What does healthy really look like?
We hear a lot – too much, perhaps – and from many different quarters about how to be healthy. One could almost say we are bombarded with information on what to eat, do, think, change (the list is endless) in order to be healthy but we are not often asked the question ‘what does it mean to be healthy?’ ‘What does healthy look like?’.
We are often swayed by the physical embodiment of healthy; thin, big muscles, glossy hair, clear skin and these can, of course, be evidence of being physically healthy but I am not convinced that these in themselves denote all round health.
In Chinese Medicine health is described as being “embodied to the degree that we accurately perceive life, and illness is embodied to the degree that our interpretations deviate from reality.” (Lonny Jarrett). This means that our health is directly related to our ability to see what is really going on in our life, enabling us to respond accordingly, rather than react based on our perception, which is always tainted by our life experiences, beliefs and attitudes.

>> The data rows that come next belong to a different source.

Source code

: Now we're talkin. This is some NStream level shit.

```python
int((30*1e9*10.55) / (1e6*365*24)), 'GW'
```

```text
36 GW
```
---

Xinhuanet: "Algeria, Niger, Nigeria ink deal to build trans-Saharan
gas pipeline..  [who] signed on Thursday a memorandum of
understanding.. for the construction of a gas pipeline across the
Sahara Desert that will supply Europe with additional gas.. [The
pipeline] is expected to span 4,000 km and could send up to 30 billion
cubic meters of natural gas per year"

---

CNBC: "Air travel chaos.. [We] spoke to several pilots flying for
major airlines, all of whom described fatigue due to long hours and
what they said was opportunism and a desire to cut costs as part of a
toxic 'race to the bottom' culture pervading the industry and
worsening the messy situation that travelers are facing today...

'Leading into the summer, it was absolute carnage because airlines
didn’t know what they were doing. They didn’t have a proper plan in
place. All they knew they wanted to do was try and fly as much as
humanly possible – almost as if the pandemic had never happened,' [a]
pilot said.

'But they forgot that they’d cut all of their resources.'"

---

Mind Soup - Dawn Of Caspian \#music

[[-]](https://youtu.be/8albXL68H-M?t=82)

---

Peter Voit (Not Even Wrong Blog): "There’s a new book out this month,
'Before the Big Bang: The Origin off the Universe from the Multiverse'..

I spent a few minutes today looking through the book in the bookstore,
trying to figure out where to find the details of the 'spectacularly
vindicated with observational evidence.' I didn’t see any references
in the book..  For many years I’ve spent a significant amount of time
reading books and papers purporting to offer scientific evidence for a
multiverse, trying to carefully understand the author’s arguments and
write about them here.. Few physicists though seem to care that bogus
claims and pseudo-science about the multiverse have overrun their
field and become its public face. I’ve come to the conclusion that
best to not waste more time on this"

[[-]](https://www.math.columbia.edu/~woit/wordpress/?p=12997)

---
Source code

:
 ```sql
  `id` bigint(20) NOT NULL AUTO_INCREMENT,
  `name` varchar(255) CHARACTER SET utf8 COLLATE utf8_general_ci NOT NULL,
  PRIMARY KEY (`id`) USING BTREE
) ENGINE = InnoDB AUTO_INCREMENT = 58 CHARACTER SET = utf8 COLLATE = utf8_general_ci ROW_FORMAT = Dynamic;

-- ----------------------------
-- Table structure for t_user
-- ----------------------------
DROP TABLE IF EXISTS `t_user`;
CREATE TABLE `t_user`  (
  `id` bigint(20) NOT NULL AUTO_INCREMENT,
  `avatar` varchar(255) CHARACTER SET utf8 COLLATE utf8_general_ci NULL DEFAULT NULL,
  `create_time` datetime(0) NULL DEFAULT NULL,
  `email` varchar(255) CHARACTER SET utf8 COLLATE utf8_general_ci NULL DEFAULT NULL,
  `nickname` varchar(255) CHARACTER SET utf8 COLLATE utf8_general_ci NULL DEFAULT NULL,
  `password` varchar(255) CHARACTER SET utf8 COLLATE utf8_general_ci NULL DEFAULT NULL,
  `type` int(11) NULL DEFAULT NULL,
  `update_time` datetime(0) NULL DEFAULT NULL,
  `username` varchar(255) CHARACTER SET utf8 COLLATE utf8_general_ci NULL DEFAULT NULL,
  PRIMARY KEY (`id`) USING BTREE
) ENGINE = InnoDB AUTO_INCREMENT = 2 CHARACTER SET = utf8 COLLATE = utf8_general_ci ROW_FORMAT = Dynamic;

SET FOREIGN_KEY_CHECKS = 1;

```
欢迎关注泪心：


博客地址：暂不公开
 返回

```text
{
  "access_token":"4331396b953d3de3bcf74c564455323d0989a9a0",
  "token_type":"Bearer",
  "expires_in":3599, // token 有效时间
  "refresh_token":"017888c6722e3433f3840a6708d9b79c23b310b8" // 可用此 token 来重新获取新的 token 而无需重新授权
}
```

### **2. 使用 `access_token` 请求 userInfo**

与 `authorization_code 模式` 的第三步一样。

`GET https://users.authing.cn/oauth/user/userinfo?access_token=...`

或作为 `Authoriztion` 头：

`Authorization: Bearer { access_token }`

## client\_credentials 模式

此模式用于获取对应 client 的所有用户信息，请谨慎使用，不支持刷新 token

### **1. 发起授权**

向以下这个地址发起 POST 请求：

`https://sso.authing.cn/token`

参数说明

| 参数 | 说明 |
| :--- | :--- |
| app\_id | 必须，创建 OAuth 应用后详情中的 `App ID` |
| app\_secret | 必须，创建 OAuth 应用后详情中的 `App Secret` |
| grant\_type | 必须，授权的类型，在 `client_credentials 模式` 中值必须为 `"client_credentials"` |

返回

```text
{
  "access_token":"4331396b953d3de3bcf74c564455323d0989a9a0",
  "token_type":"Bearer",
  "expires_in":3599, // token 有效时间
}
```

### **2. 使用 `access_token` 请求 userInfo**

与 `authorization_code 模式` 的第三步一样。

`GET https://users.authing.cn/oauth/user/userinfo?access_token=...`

When we are living in accordance with the Dao it is said we are therefore able to live spontaneously, by which, I don’t mean impulsively and according to our desires, but rather in a fashion that is not rigid and governed by our subconscious.
By living in accordance with the Dao we live correctly in each season; resting in winter, being more active and sleeping less in the summer, eating cooked seasonal vegetables in the autumn and raw cooler foods in the summer. In doing this we don’t follow one dietary rule all year round regardless of the season but instead, adapt to our surroundings. In the same way, emotionally, when living spontaneously, we respond to life rather than reacting to it; the latter being driven by our subconscious and rarely positive or productive for that very reason.
These examples illustrate two interpretations of the Chinese understanding of health and I can’t help thinking that is it is a fascinating concept to look at and keep in mind when we are trying to evaluate our health and when we are looking for solutions. Health is not simply going to the gym every day and eating salads all year round regardless of how we feel and what season it is. It is far more subtle and dynamic; rather than prescriptive, it is personal and demands conscious thought and action.